2. Le Parlement : un élément moteur de la démocratisation
Le Burundi est désormais engagé dans une phase de consolidation , durant laquelle les institutions - et particulièrement le Parlement -, auront un rôle crucial à jouer, ainsi que le prévoit la Constitution du 18 mars 2005.
Tenant compte de la nature du conflit burundais tel que l'a qualifié l'accord d'Arusha, « un conflit fondamentalement politique avec des dimensions ethniques extrêmement importantes » , la nouvelle Constitution exprime tout d'abord le souci d'une représentation équilibrée des ethnies, des forces politiques et des sexes , opérée selon une clé de répartition contraignante. Ce principe s'applique au Parlement, comme au pouvoir judiciaire, à l'administration, aux corps de défense et de sécurité et aux conseils municipaux.
Dans la continuité des principes de l'accord d'Arusha du 28 août 2000 et de la Constitution de transition du 28 octobre 2001, le texte du 18 mars 2005 confirme également la mise en oeuvre d'une organisation bicamérale , alors que la Constitution du 13 mars 1992 et puis le décret-loi du 13 septembre 1996 portant sur l'organisation du système institutionnel de transition, devenu acte constitutionnel de transition le 6 juin 1998, confient le pouvoir législatif à une assemblée unique.
Un nombre important de dispositions constitutionnelles est commun aux deux assemblées et à leurs membres. C'est le cas pour le régime des éligibilités et des immunités, l'exercice du mandat parlementaire, le pouvoir de contrôle des assemblées et le droit d'initiative législative, même si les propositions sénatoriales sont soumises en première lecture à l'Assemblée nationale.
L'Assemblée nationale se distingue du Sénat en ce qu'elle est composée d'au moins cent députés, à raison de 60 % de Hutus et de 40 % de Tutsis, y compris un minimum de 30 % de femmes, pondération identique à celle du Gouvernement mais différente de celle du Sénat qui doit comprendre un nombre identique de sénateurs Hutus et de sénateurs Tutsis.

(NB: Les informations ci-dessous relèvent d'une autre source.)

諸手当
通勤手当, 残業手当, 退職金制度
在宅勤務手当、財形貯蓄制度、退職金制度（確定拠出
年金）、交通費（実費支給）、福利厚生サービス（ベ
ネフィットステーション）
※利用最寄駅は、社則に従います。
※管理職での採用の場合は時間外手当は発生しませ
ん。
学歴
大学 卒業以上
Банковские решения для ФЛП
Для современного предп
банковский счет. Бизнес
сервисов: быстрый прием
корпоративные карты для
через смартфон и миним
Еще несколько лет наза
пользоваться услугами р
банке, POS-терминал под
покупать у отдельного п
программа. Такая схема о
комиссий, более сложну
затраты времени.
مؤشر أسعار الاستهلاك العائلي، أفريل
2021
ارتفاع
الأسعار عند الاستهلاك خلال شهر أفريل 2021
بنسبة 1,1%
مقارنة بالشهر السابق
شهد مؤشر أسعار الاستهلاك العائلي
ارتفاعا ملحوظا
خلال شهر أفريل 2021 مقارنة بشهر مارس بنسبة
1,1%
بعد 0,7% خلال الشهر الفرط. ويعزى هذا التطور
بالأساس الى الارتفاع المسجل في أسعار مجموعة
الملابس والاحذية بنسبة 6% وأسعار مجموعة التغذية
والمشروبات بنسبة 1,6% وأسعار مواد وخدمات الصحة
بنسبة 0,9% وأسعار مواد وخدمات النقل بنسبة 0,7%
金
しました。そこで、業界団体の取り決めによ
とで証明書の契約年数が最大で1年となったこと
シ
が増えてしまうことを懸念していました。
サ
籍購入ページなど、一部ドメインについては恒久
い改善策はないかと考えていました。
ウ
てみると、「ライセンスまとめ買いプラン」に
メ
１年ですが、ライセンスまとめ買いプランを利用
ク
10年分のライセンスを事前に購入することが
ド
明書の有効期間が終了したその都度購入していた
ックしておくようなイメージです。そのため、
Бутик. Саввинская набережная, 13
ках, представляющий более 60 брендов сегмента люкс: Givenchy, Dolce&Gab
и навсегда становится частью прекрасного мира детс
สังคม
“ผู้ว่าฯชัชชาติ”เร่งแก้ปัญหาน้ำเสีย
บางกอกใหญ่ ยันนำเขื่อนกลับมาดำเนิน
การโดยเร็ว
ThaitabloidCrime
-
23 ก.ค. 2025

Son régime électoral varie également : alors que les sénateurs sont élus au suffrage universel indirect, les députés sont élus au suffrage universel direct, au scrutin de listes bloquées et à la représentation proportionnelle.

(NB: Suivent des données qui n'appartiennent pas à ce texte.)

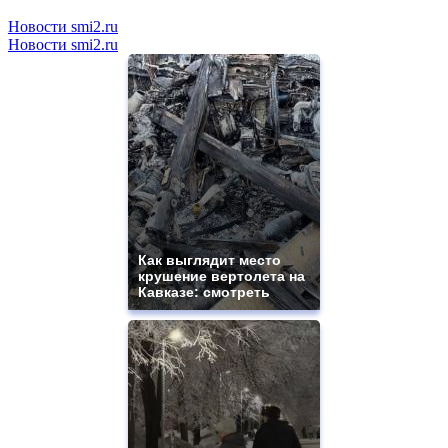
Новости smi2.ru
Новости smi2.ru
Как выглядит место
крушение вертолета на
Кавказе: смотреть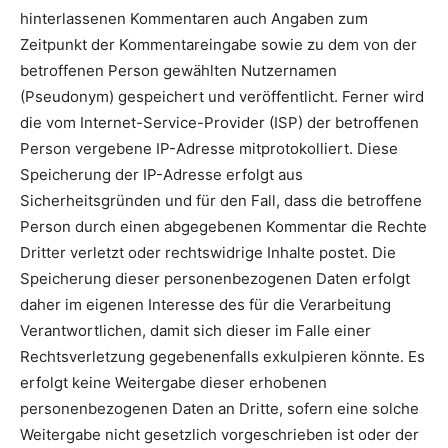
hinterlassenen Kommentaren auch Angaben zum
Zeitpunkt der Kommentareingabe sowie zu dem von der
betroffenen Person gewählten Nutzernamen
(Pseudonym) gespeichert und veröffentlicht. Ferner wird
die vom Internet-Service-Provider (ISP) der betroffenen
Person vergebene IP-Adresse mitprotokolliert. Diese
Speicherung der IP-Adresse erfolgt aus
Sicherheitsgründen und für den Fall, dass die betroffene
Person durch einen abgegebenen Kommentar die Rechte
Dritter verletzt oder rechtswidrige Inhalte postet. Die
Speicherung dieser personenbezogenen Daten erfolgt
daher im eigenen Interesse des für die Verarbeitung
Verantwortlichen, damit sich dieser im Falle einer
Rechtsverletzung gegebenenfalls exkulpieren könnte. Es
erfolgt keine Weitergabe dieser erhobenen
personenbezogenen Daten an Dritte, sofern eine solche
Weitergabe nicht gesetzlich vorgeschrieben ist oder der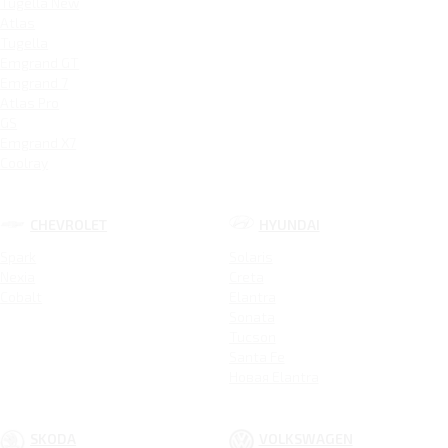
Tugella New
Atlas
Tugella
Emgrand GT
Emgrand 7
Atlas Pro
GS
Emgrand X7
Coolray
CHEVROLET
HYUNDAI
Spark
Solaris
Nexia
Creta
Cobalt
Elantra
Sonata
Tucson
Santa Fe
Новая Elantra
SKODA
VOLKSWAGEN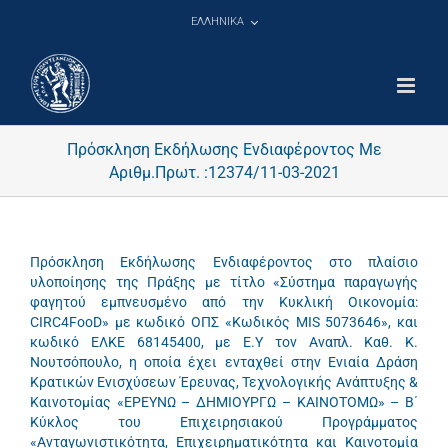
Μετάβαση
ΕΛΛΗΝΙΚΑ
στο
περιεχόμενο
Πρόσκληση Εκδήλωσης Ενδιαφέροντος Με
Αριθμ.Πρωτ. :12374/11-03-2021
Πρόσκληση Εκδήλωσης Ενδιαφέροντος στο πλαίσιο
υλοποίησης της Πράξης με τίτλο «Σύστημα παραγωγής
φαγητού εμπνευσμένο από την Κυκλική Οικονομία:
CIRC4FooD» με κωδικό ΟΠΣ «Κωδικός MIS 5073646», και
κωδικό ΕΛΚΕ 68145400, με Ε.Υ τον Αναπλ. Καθ. Κ.
Νουτσόπουλο, η οποία έχει ενταχθεί στην Ενιαία Δράση
Κρατικών Ενισχύσεων Έρευνας, Τεχνολογικής Ανάπτυξης &
Καινοτομίας «ΕΡΕΥΝΩ – ΔΗΜΙΟΥΡΓΩ – ΚΑΙΝΟΤΟΜΩ» – Β΄
Κύκλος του Επιχειρησιακού Προγράμματος
«Ανταγωνιστικότητα, Επιχειρηματικότητα και Καινοτομία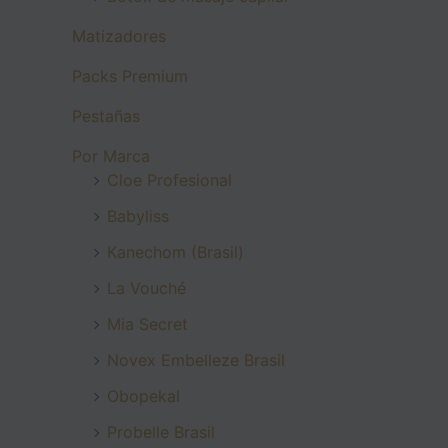
Matizadores
Packs Premium
Pestañas
Por Marca
Cloe Profesional
Babyliss
Kanechom (Brasil)
La Vouché
Mia Secret
Novex Embelleze Brasil
Obopekal
Probelle Brasil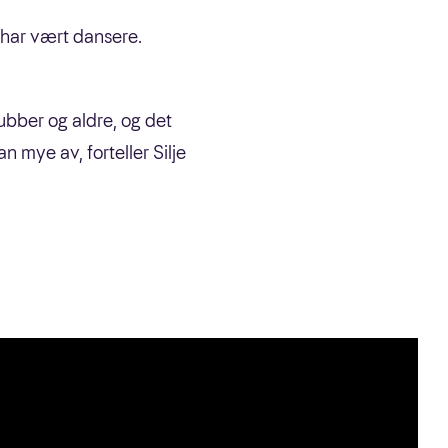
e har vært dansere.
lubber og aldre, og det
n mye av, forteller Silje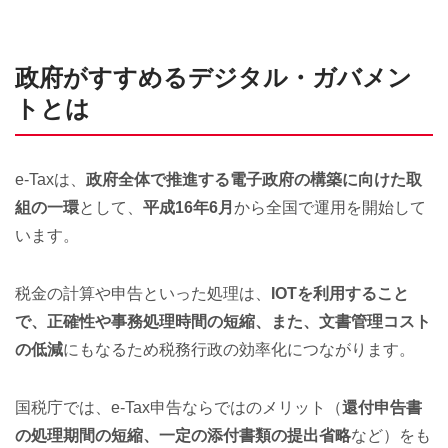
政府がすすめるデジタル・ガバメン
トとは
e-Taxは、
政府全体で推進する電子政府の構築に向けた取
組の一環
として、
平成16年6月
から全国で運用を開始して
います。
税金の計算や申告といった処理は、
IOTを利用すること
で、正確性や事務処理時間の短縮、また、文書管理コスト
の低減
にもなるため税務行政の効率化につながります。
国税庁では、e-Tax申告ならではのメリット（
還付申告書
の処理期間の短縮、一定の添付書類の提出省略
など）をも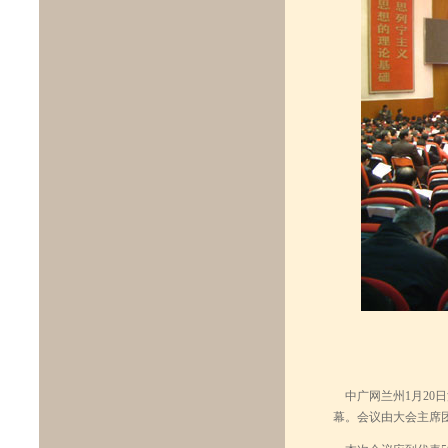
中广网兰州1月20日
幕。会议由大会主席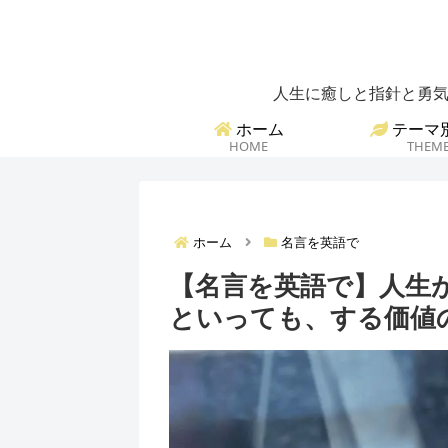
人生に癒しと指針と勇気
ホーム
テーマ
HOME
THEM
ホーム
名言を英語で
【名言を英語で】人生
といっても、する価値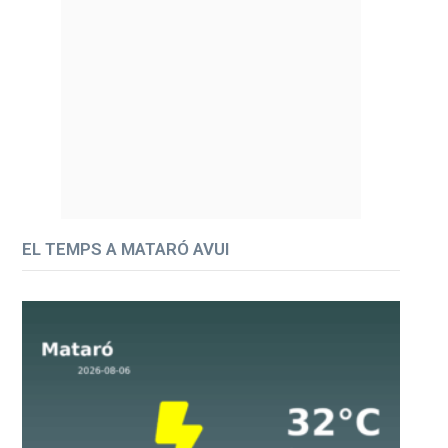
EL TEMPS A MATARÓ AVUI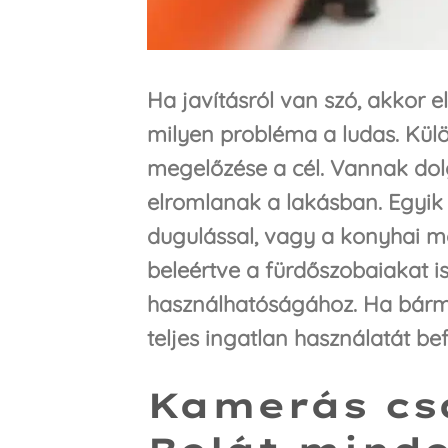
Ha javításról van szó, akkor 
milyen probléma a ludas. Kül
megelőzése a cél. Vannak do
elromlanak a lakásban. Egyi
dugulással, vagy a konyhai m
beleértve a fürdőszobaiakat is
használhatóságához. Ha bárm
teljes ingatlan használatát bef
Kamerás cs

Avec l'instauration d'un bicamérisme différencié, le Sénat burundais, pour sa part, se voit confier, outre des compétences législatives importantes, la mission générale de « contrôler l'application des dispositions constitutionnelles exigeant la représentativité ethnique et de genre et l'équilibre dans toutes les structures et les institutions de l'Etat, notamment l'administration publique et les corps de défense et de sécurité » . Sa mission de contrôle et de régulation le place donc au coeur du processus de restauration de la démocratie. Ainsi, il est seul à :
- être saisi du rapport de l'ombudsman sur tout aspect de l'administration publique ;
- pouvoir mener des enquêtes dans l'administration publique et, le cas échéant, faire des recommandations pour s'assurer qu'aucune région ou aucun groupe n'est exclu du bénéfice des services publics ;
- être chargé de contrôler l'application des dispositions constitutionnelles exigeant la représentativité ethnique et de genre et l'équilibre dans toutes les structures et institutions de l'Etat, notamment l'administration publique et les corps de défense et de sécurité ;
- approuver les nominations aux emplois supérieurs civils et militaires proposées par le Président de la République.
Il est composé de :
- deux délégués de chaque province, élus par un collège électoral composé de membres des conseils communaux, provenant de communautés ethniques différentes et élus par des scrutins distincts. C'est donc la double règle de l'égalité des provinces et de la parité ethnique qui fonde l'élection de cette première catégorie. Le mode de scrutin est original puisqu'il s'agit d'un scrutin uninominal à trois tours ;
- trois sénateurs issus de l'ethnie Twa, la Constitution ne précisant pas leur mode de désignation ;
- des anciens chefs d'Etat, nommés sénateurs à vie de plein droit dès la cessation de leurs fonctions présidentielles.
Le Sénat du Burundi est donc une institution manifestement originale , dotée de véritables pouvoirs, mais dont le rôle et l'influence au sein des institutions seront largement conditionnés par l'usage qu'il en fera pour le service de son pays et la défense de la démocratie.